EXCERPTED TEXT |

*** Begin section ***

The "world you want" is the real world. He is saying that you could come very close to this true world, to this true reality, by totally letting go of this world. But you cannot let go of it if you first do not know how much you are clinging to it, and we will get to that later.
This is probably the clearest statement of how impossible it is to talk about what the state of Oneness is:
(W-pI.169.5:1-4) Oneness is simply the idea God is. And in His Being, He encompasses all things. No mind holds anything but Him. We say "God is," and then we cease to speak, for in that knowledge words are meaningless.
That is the only true statement you can make: God is. You are still using words, but you are not using any reference to anything in this world. This is not a helpful statement. If Jesus began this course to Helen and said, "This is a course in miracles. Please take notes. God is, and you are finished," she probably would have said, "God is what?" Jesus does not do that because this is not a course in God. This is not a course in love. This is not a course in truth. This is a course in undoing our version of what God is and what love is, which we will discuss later on. But you cannot speak about what God is. So any time you think you understand this course and are speaking about it, realize that you are not speaking truth. This is not a course in truth. This is a course in undoing illusion with a helpful illusion. "We say 'God is,' and then we cease to speak, for in that knowledge words are meaningless." Words mean absolutely nothing when you compare them with what truth is because truth is beyond words. It is non-dualistic.
(W-pI.169.5:5-7) There are no lips to speak them, and no part of mind sufficiently distinct to feel that it is now aware of something not itself. It has united with its Source. And like its Source Itself, it merely is.
In truth, in Heaven, in Oneness, there are no lips that could speak words. Again, "God is," and when we awaken from our dream, we are also. We do not have a mind that can understand this. We do not have words that can speak this. We do not have a brain that could understand this.
(W-pI.169.6:1-3) We cannot speak nor write nor even think of this at all. It [this knowledge that God is] comes to every mind when total recognition that its will is God's has been completely given and received completely. [This knowledge, this awareness comes when we have let go of everything else.] It returns the mind into the endless present, where the past and future cannot be conceived.
The "endless present" is a term for eternity. The holy instant, which is another key concept in the Course, is a reflection of eternity. It is not eternity, which means it is not real. It is a reflection, not reality. We all know that we are creatures of the past and future, and our present experience is always seen through the filter of the past and our needs that we project into the future. Therefore, how could we possibly understand "God is"? That is why, again, Jesus does not talk about it.

*** End section ***

WRITTEN TASK A | Repeat the lines of the listing between the line holding "Contacta con nosotros" and the line holding "realizar excursiones hacia", inclusive.
The listing has no connection to the commentary on Oneness.

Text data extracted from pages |
*** Begin section ***

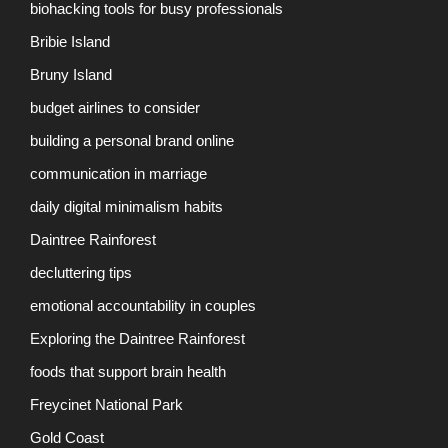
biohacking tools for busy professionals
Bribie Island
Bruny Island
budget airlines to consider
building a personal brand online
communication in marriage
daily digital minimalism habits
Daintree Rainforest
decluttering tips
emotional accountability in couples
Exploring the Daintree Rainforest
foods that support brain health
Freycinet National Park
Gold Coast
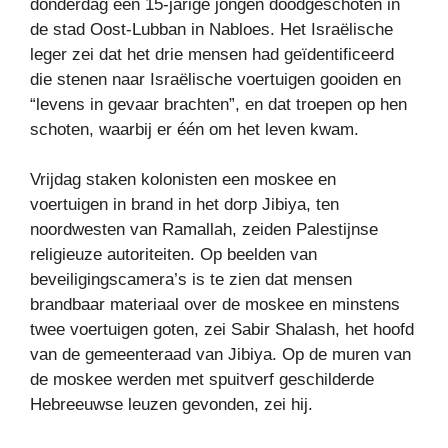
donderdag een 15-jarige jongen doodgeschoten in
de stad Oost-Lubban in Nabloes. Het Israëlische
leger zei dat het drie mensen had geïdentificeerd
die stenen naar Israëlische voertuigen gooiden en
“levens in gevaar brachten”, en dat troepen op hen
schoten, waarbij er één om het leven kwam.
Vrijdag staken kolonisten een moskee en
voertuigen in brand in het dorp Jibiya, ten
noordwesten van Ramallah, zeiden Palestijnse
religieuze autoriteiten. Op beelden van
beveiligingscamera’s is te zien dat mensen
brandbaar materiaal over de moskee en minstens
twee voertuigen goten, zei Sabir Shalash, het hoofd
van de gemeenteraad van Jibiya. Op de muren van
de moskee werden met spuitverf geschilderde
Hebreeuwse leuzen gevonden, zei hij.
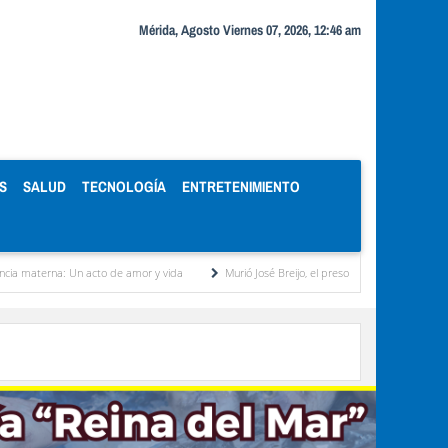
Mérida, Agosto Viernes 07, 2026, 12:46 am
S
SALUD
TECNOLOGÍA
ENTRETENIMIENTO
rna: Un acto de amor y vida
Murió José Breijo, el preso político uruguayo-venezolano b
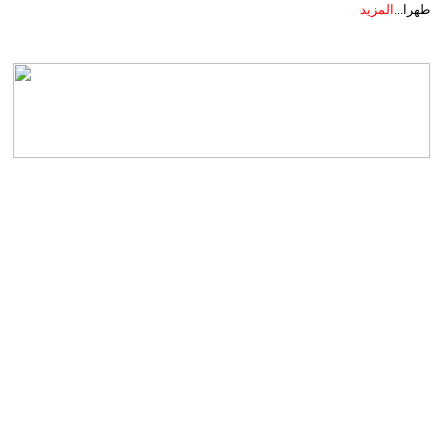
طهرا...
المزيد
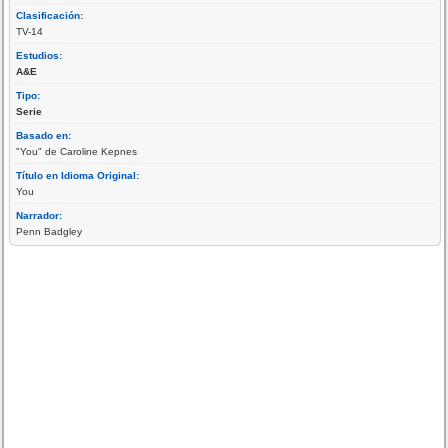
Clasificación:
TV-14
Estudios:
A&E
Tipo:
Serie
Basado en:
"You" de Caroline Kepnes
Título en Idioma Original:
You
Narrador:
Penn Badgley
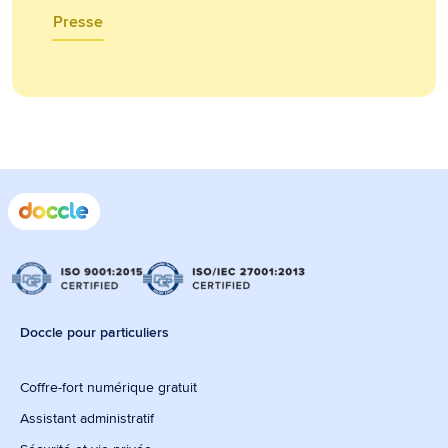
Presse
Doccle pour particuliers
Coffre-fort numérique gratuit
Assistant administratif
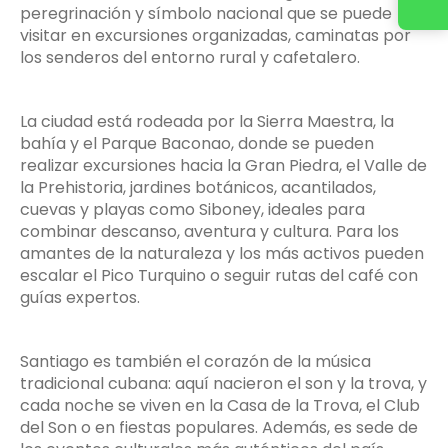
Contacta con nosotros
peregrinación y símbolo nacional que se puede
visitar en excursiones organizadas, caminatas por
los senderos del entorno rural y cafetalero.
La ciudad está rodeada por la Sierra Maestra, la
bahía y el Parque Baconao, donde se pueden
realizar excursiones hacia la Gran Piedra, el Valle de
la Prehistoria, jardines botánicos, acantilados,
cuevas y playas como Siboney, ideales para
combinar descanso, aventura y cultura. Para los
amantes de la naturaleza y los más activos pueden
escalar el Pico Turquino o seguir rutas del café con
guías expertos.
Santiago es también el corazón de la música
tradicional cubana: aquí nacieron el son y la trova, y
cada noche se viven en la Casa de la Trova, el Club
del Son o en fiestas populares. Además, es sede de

*** End section ***

WRITTEN TASK B | Transcribe the part of the commentary on Oneness between "(W-pI.169.6:1-3) We cannot" and "cannot be conceived.", inclusive.

FINAL ANSWER A |
Contacta con nosotros
peregrinación y símbolo nacional que se puede
visitar en excursiones organizadas, caminatas por
los senderos del entorno rural y cafetalero.
La ciudad está rodeada por la Sierra Maestra, la
bahía y el Parque Baconao, donde se pueden
realizar excursiones hacia la Gran Piedra, el Valle de

FINAL ANSWER B |
(W-pI.169.6:1-3) We cannot speak nor write nor even think of this at all. It [this knowledge that God is] comes to every mind when total recognition that its will is God's has been completely given and received completely. [This knowledge, this awareness comes when we have let go of everything else.] It returns the mind into the endless present, where the past and future cannot be conceived.